WHAT IS NEEDED — Return every line of the data exactly as it appears.

Collected data:
"""
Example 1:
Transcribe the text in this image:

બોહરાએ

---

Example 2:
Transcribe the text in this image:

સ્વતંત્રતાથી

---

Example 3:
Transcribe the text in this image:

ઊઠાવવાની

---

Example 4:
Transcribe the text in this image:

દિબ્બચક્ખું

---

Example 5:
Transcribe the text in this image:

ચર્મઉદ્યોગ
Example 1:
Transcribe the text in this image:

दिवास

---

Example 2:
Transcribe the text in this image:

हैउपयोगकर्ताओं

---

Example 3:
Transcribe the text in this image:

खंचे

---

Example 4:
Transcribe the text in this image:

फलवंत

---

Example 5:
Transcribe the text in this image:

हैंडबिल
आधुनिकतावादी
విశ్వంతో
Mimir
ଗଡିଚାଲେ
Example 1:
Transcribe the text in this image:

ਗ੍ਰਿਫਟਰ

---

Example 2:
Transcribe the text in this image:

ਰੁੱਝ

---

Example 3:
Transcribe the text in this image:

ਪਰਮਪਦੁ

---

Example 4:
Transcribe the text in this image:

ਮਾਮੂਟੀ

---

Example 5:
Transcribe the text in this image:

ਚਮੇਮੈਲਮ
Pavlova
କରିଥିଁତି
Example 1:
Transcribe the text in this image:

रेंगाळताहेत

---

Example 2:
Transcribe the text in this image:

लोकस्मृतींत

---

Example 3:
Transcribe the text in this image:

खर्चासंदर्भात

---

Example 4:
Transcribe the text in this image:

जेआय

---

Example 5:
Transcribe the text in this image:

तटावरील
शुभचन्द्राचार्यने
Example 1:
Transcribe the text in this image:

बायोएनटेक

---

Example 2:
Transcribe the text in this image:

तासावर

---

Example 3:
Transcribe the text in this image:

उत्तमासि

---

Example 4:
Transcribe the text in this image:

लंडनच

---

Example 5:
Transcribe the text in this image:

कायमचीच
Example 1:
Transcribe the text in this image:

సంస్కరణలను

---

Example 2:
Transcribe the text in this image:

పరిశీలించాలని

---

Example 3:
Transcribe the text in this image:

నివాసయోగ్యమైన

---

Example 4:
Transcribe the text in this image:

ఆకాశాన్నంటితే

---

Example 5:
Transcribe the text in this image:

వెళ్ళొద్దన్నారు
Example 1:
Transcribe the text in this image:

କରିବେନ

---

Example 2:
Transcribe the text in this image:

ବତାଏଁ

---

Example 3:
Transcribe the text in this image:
"""
OUTPUT FOR THIS EXERCISE —
Example 1:
Transcribe the text in this image:

બોહરાએ

---

Example 2:
Transcribe the text in this image:

સ્વતંત્રતાથી

---

Example 3:
Transcribe the text in this image:

ઊઠાવવાની

---

Example 4:
Transcribe the text in this image:

દિબ્બચક્ખું

---

Example 5:
Transcribe the text in this image:

ચર્મઉદ્યોગ
Example 1:
Transcribe the text in this image:

दिवास

---

Example 2:
Transcribe the text in this image:

हैउपयोगकर्ताओं

---

Example 3:
Transcribe the text in this image:

खंचे

---

Example 4:
Transcribe the text in this image:

फलवंत

---

Example 5:
Transcribe the text in this image:

हैंडबिल
आधुनिकतावादी
విశ్వంతో
Mimir
ଗଡିଚାଲେ
Example 1:
Transcribe the text in this image:

ਗ੍ਰਿਫਟਰ

---

Example 2:
Transcribe the text in this image:

ਰੁੱਝ

---

Example 3:
Transcribe the text in this image:

ਪਰਮਪਦੁ

---

Example 4:
Transcribe the text in this image:

ਮਾਮੂਟੀ

---

Example 5:
Transcribe the text in this image:

ਚਮੇਮੈਲਮ
Pavlova
କରିଥିଁତି
Example 1:
Transcribe the text in this image:

रेंगाळताहेत

---

Example 2:
Transcribe the text in this image:

लोकस्मृतींत

---

Example 3:
Transcribe the text in this image:

खर्चासंदर्भात

---

Example 4:
Transcribe the text in this image:

जेआय

---

Example 5:
Transcribe the text in this image:

तटावरील
शुभचन्द्राचार्यने
Example 1:
Transcribe the text in this image:

बायोएनटेक

---

Example 2:
Transcribe the text in this image:

तासावर

---

Example 3:
Transcribe the text in this image:

उत्तमासि

---

Example 4:
Transcribe the text in this image:

लंडनच

---

Example 5:
Transcribe the text in this image:

कायमचीच
Example 1:
Transcribe the text in this image:

సంస్కరణలను

---

Example 2:
Transcribe the text in this image:

పరిశీలించాలని

---

Example 3:
Transcribe the text in this image:

నివాసయోగ్యమైన

---

Example 4:
Transcribe the text in this image:

ఆకాశాన్నంటితే

---

Example 5:
Transcribe the text in this image:

వెళ్ళొద్దన్నారు
Example 1:
Transcribe the text in this image:

କରିବେନ

---

Example 2:
Transcribe the text in this image:

ବତାଏଁ

---

Example 3:
Transcribe the text in this image:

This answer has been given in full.